### Given data
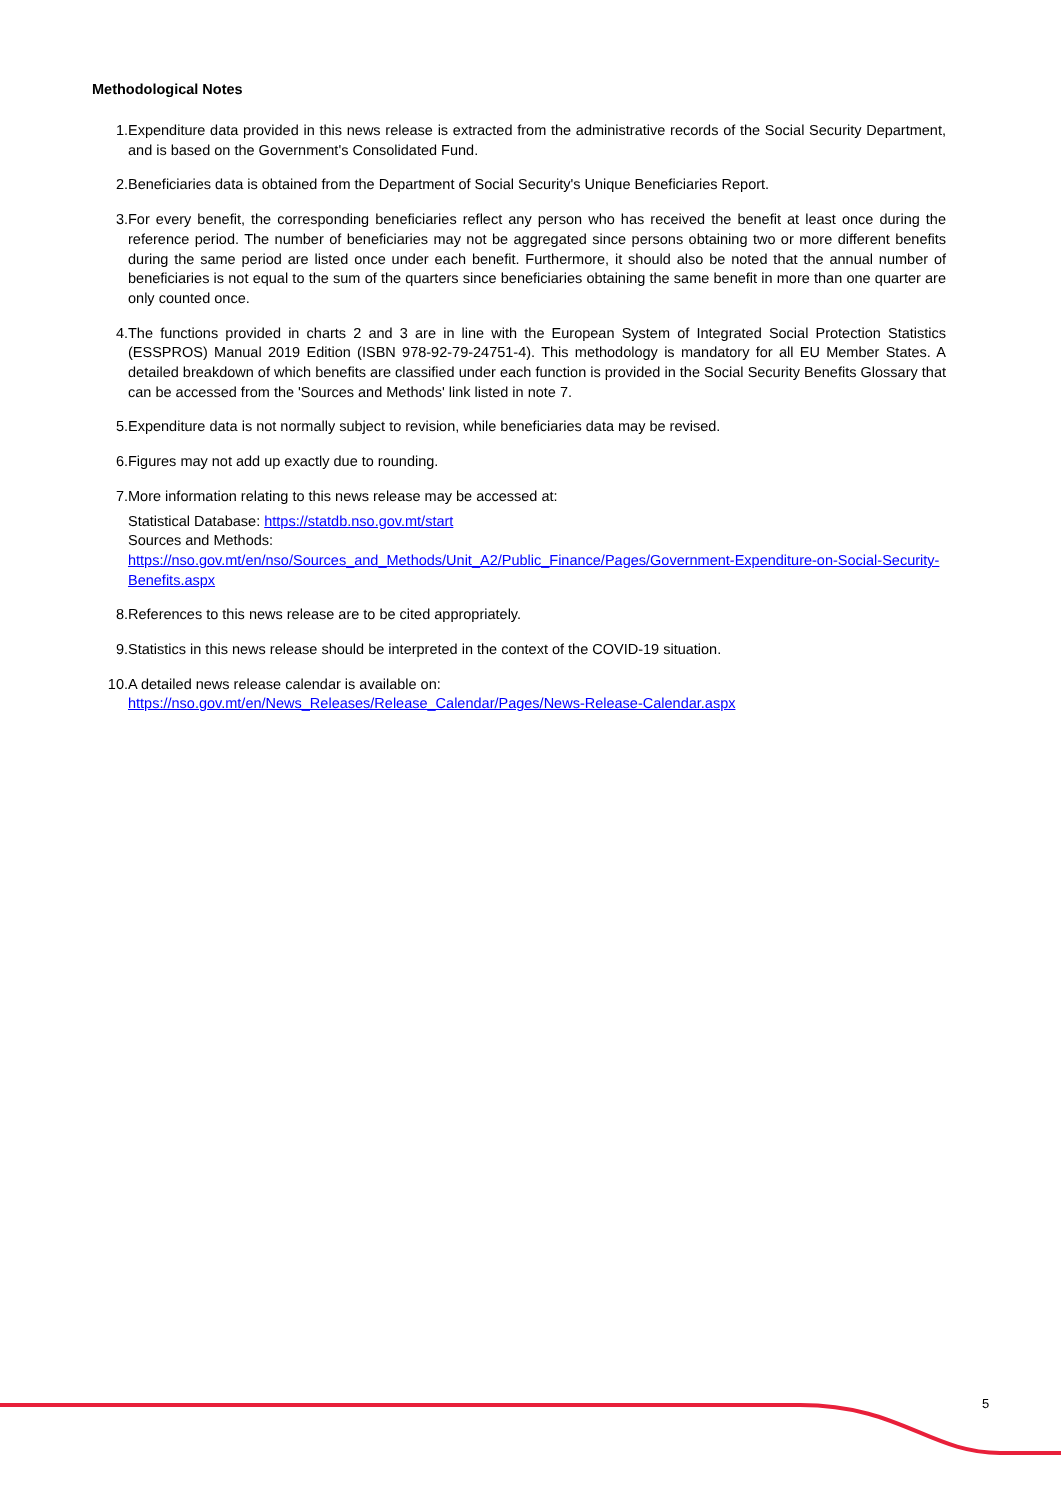Methodological Notes
1. Expenditure data provided in this news release is extracted from the administrative records of the Social Security Department, and is based on the Government's Consolidated Fund.
2. Beneficiaries data is obtained from the Department of Social Security's Unique Beneficiaries Report.
3. For every benefit, the corresponding beneficiaries reflect any person who has received the benefit at least once during the reference period. The number of beneficiaries may not be aggregated since persons obtaining two or more different benefits during the same period are listed once under each benefit. Furthermore, it should also be noted that the annual number of beneficiaries is not equal to the sum of the quarters since beneficiaries obtaining the same benefit in more than one quarter are only counted once.
4. The functions provided in charts 2 and 3 are in line with the European System of Integrated Social Protection Statistics (ESSPROS) Manual 2019 Edition (ISBN 978-92-79-24751-4). This methodology is mandatory for all EU Member States. A detailed breakdown of which benefits are classified under each function is provided in the Social Security Benefits Glossary that can be accessed from the 'Sources and Methods' link listed in note 7.
5. Expenditure data is not normally subject to revision, while beneficiaries data may be revised.
6. Figures may not add up exactly due to rounding.
7. More information relating to this news release may be accessed at:
Statistical Database: https://statdb.nso.gov.mt/start
Sources and Methods:
https://nso.gov.mt/en/nso/Sources_and_Methods/Unit_A2/Public_Finance/Pages/Government-Expenditure-on-Social-Security-Benefits.aspx
8. References to this news release are to be cited appropriately.
9. Statistics in this news release should be interpreted in the context of the COVID-19 situation.
10. A detailed news release calendar is available on:
https://nso.gov.mt/en/News_Releases/Release_Calendar/Pages/News-Release-Calendar.aspx
5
######
| What the exercise asks |
Scan the records above and report every line with the string "Statistics".

| Exercise solution |
4. The functions provided in charts 2 and 3 are in line with the European System of Integrated Social Protection Statistics (ESSPROS) Manual 2019 Edition (ISBN 978-92-79-24751-4). This methodology is mandatory for all EU Member States. A detailed breakdown of which benefits are classified under each function is provided in the Social Security Benefits Glossary that can be accessed from the 'Sources and Methods' link listed in note 7.
9. Statistics in this news release should be interpreted in the context of the COVID-19 situation.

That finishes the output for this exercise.